20. Train operation power simulator to evaluate energy-saving strategies
Various energy-saving strategies relating to ground side facilities and onboard systems are being studied, from the view point of reduction of energy consumption, however, in order to assess the performance of these strategies, there is a need for much more accurate energy calculations.
A simulator for calculating energy consumed by trains in operation has already been developed, which produces detailed calculations of the current/voltage interaction between multiple substations and multiple trains, and make it possible to reflect changes in acceleration due to variation in voltage to speed profiles.
This simulator has now been modified to include a function that generates speed profiles to reproduce average driving operations in commercial traffic.
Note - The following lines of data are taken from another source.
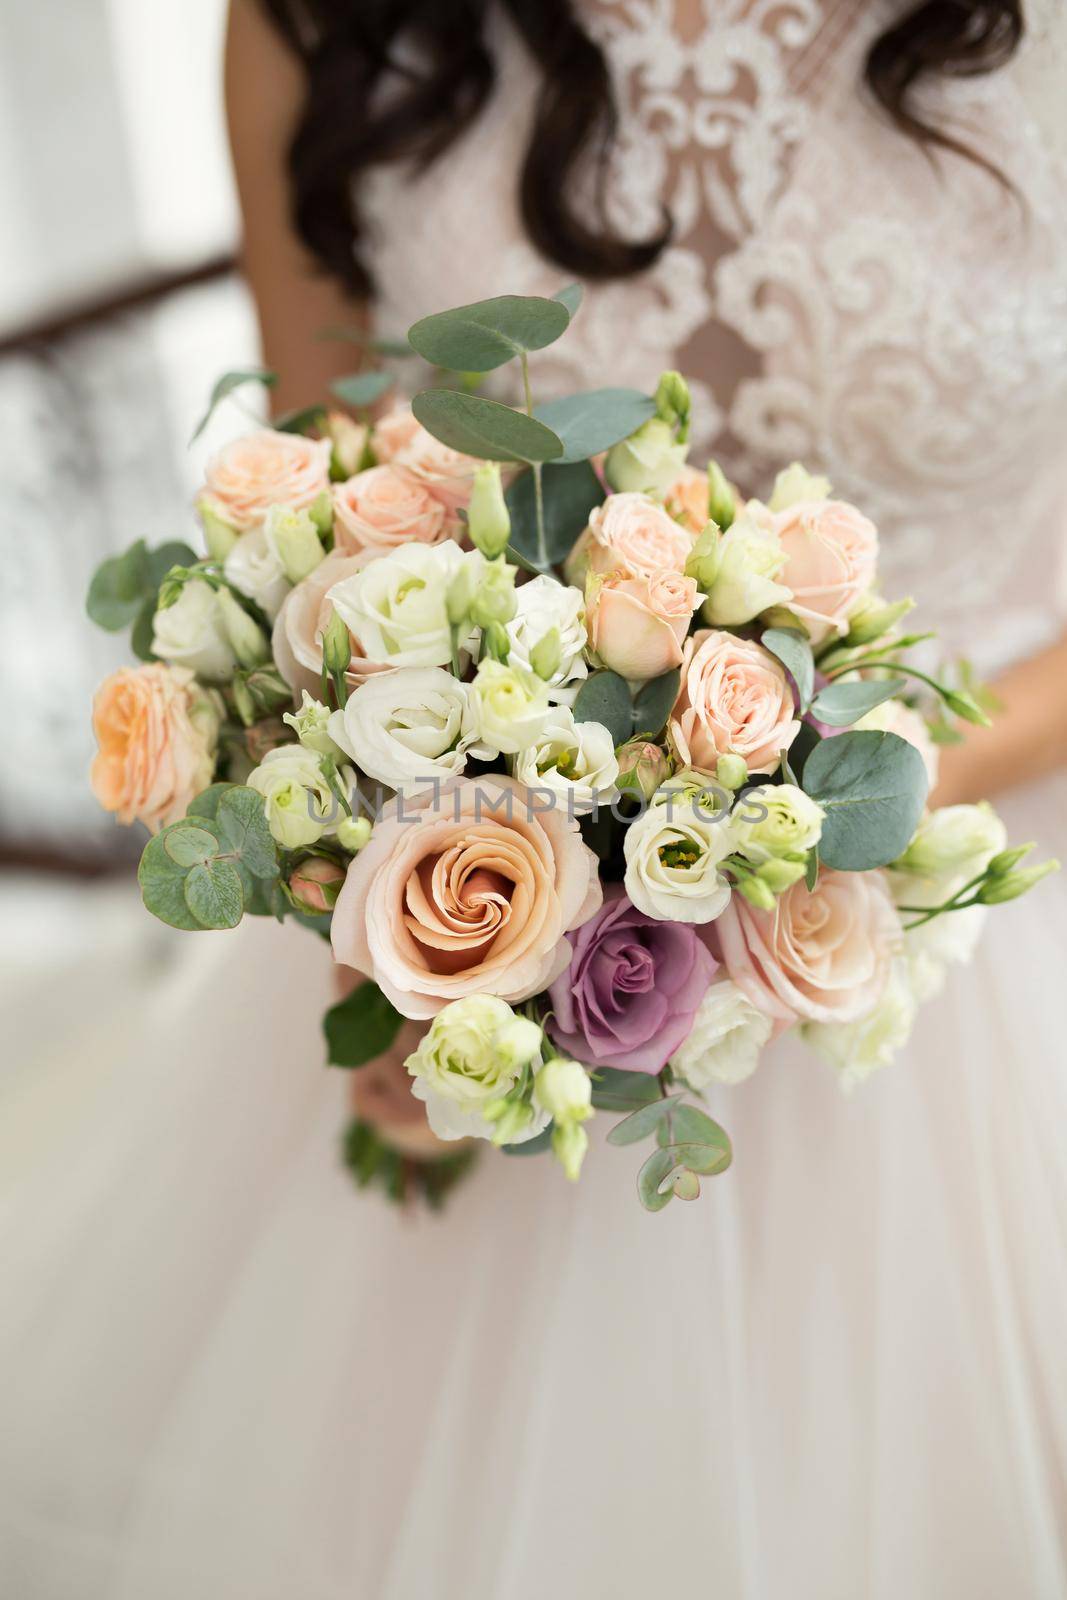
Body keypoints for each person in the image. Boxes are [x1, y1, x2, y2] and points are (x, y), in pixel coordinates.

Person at [2, 2, 1065, 1595]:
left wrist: (810, 804)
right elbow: (327, 536)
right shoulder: (319, 23)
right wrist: (398, 908)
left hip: (1003, 895)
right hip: (497, 927)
In addition, it can produce practical scale calculations assuming any type of commercial line, that is, any variety of line, rolling stock, and so on. (Fig. 1).
In terms of energy efficiency, parameters such as auxiliary machine power consumption, running resistance and braking operation, etc., significantly influence energy consumption calculation results.
To resolve this issue, a new method has now been developed to make use of vehicle related big data collected through on-board information recording systems in order to set parameter values that are as close as possible to reality.
A comparison of actual consumed energy measured during commercial operation on an actual line with estimated values obtained through the new simulator demonstrated that the reproduction of real conditions had been improved from a level of accuracy of about 20-10% to within 5%, confirming a significant step up in performance (Fig. 2).
This outcome demonstrated the applicability of the train operation power simulator for evaluating energy-saving strategies.
The simulator was therefore applied to estimate the energy-saving performance of a newly introduced energy storage device. It was found that its energy-saving performance varied between 0.7%~3.3% depending on installation location and outside temperature.